JOB: Rewrite the text lines of the records, from the line containing "Portinholas" through the end of the records, both ends included, as a Markdown table with the columns Row and Record line. Leave out blank lines and the pictures.
= Beginning of Section =
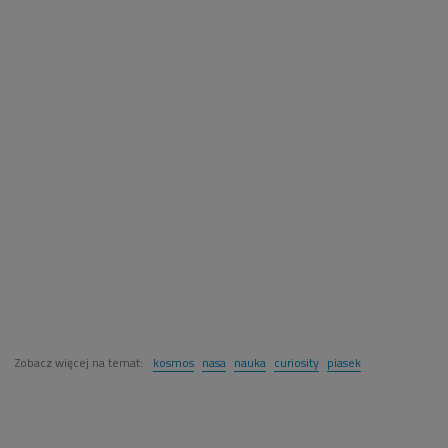
Zobacz więcej na temat:
kosmos
nasa
nauka
curiosity
piasek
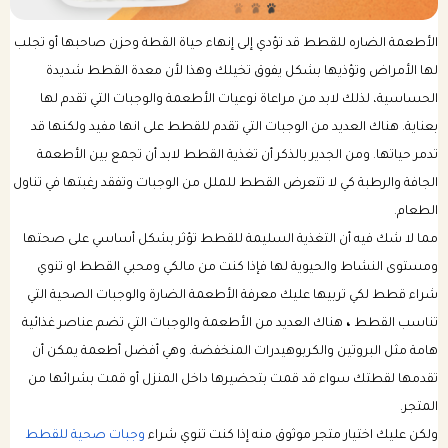
الأطعمة الضاره للقطط قد تؤدي إلى إنهاء حياة القطة وحزن صاحبها أو تجلب
باقات الرعاية الصحية للكلب
بكجات التوفير الشهرية للقطط
لها الأمراض وتؤذيها بشكل يفوق تخيلك وهذا لأن معدة القطط شديدة
الحساسية، لذلك لابد من مراعاة نوعيات الأطعمة والوجبات التي تقدم لها
باقات الرعاية الصحية للقطط
بعناية. هناك العديد من الوجبات التي تقدم للقطط على انها مفيد ولكنها قد
تدمر حياتها. ومن الجدير بالذكر أن تغذية القطط لابد أن تجمع بين الأطعمة
الجافة والرطبة كي لا تتعرض القطط للملل من الوجبات وتفقد رغبتها في تناول
الطعام.
مما لا شك فيه أن التغذية السليمة للقطط تؤثر بشكل أساسي على صحتها
ومستوى النشاط والحيوية لها فإذا كنت من مالكي ومحبي القطط او تنوي
شراء قطط لكي تربيها عليك معرفة الأطعمة الضارة والوجبات الصحية التي
تناسب القطط
،
هناك العديد من الأطعمة والوجبات التي تضم عناصر غذائية
هامة مثل البروتين والكربوهيدرات المنخفضة. وهي أفضل أطعمة يمكن أن
تقدمها لقطتك سواء قد قمت بتحضيرها داخل المنزل أو قمت بشرائها من
المتجر.
ولكن عليك اختيار متجر موثوق منه إذا كنت تنوي شراء
وجبات صحية للقطط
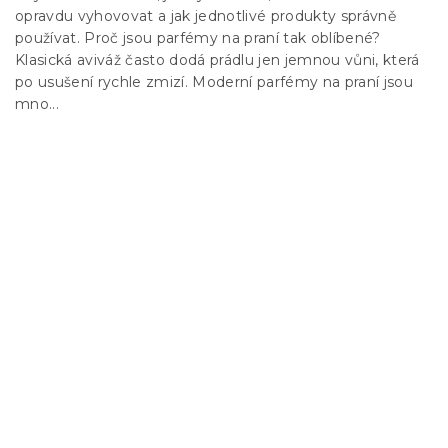
opravdu vyhovovat a jak jednotlivé produkty správně
používat. Proč jsou parfémy na praní tak oblíbené?
Klasická aviváž často dodá prádlu jen jemnou vůni, která
po usušení rychle zmizí. Moderní parfémy na praní jsou
mno...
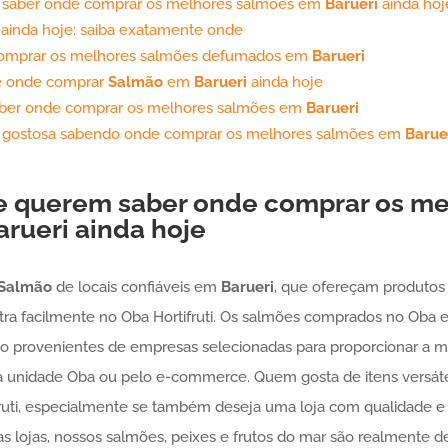
 saber onde comprar os melhores salmões em
Barueri
ainda hoj
 ainda hoje: saiba exatamente onde
comprar os melhores salmões defumados em
Barueri
re onde comprar
Salmão
em
Barueri
ainda hoje
saber onde comprar os melhores salmões em
Barueri
s gostosa sabendo onde comprar os melhores salmões em
Barue
e querem saber onde comprar os me
arueri
ainda hoje
Salmão
de locais confiáveis em
Barueri
, que ofereçam produtos 
ntra facilmente no Oba Hortifruti. Os salmões comprados no Oba
são provenientes de empresas selecionadas para proporcionar a m
a unidade Oba ou pelo e-commerce. Quem gosta de itens versát
ruti, especialmente se também deseja uma loja com qualidade e
 lojas, nossos salmões, peixes e frutos do mar são realmente d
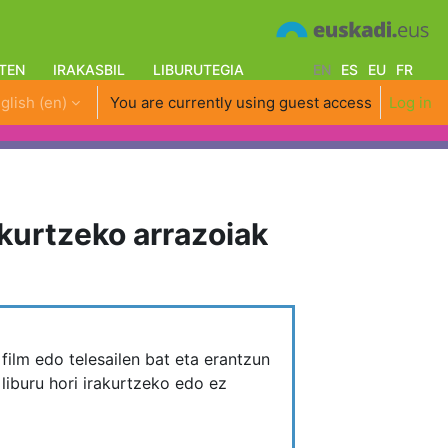
TEN
IRAKASBIL
LIBURUTEGIA
EN
ES
EU
FR
glish ‎(en)‎
You are currently using guest access
Log in
akurtzeko arrazoiak
film edo telesailen bat eta erantzun
u liburu hori irakurtzeko edo ez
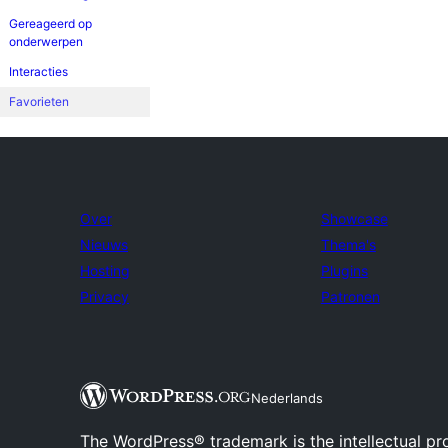
Gereageerd op
onderwerpen
Interacties
Favorieten
Over
Showcase
Nieuws
Thema's
Hosting
Plugins
Privacy
Patronen
Nederlands
The WordPress® trademark is the intellectual pr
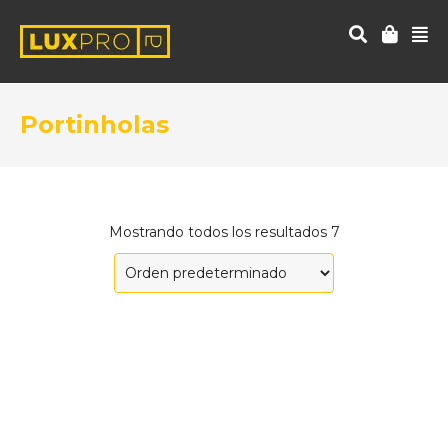
Portinholas
Mostrando todos los resultados 7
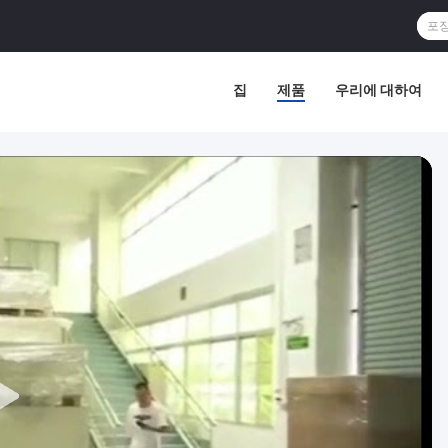
집
제품
우리에 대하여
= End of Section =
ANSWER BELOW:
| Row | Record line |
|---|---|
| 1 | Portinholas |
| 2 | Mostrando todos los resultados 7 |
| 3 | 집 |
| 4 | 제품 |
| 5 | 우리에 대하여 |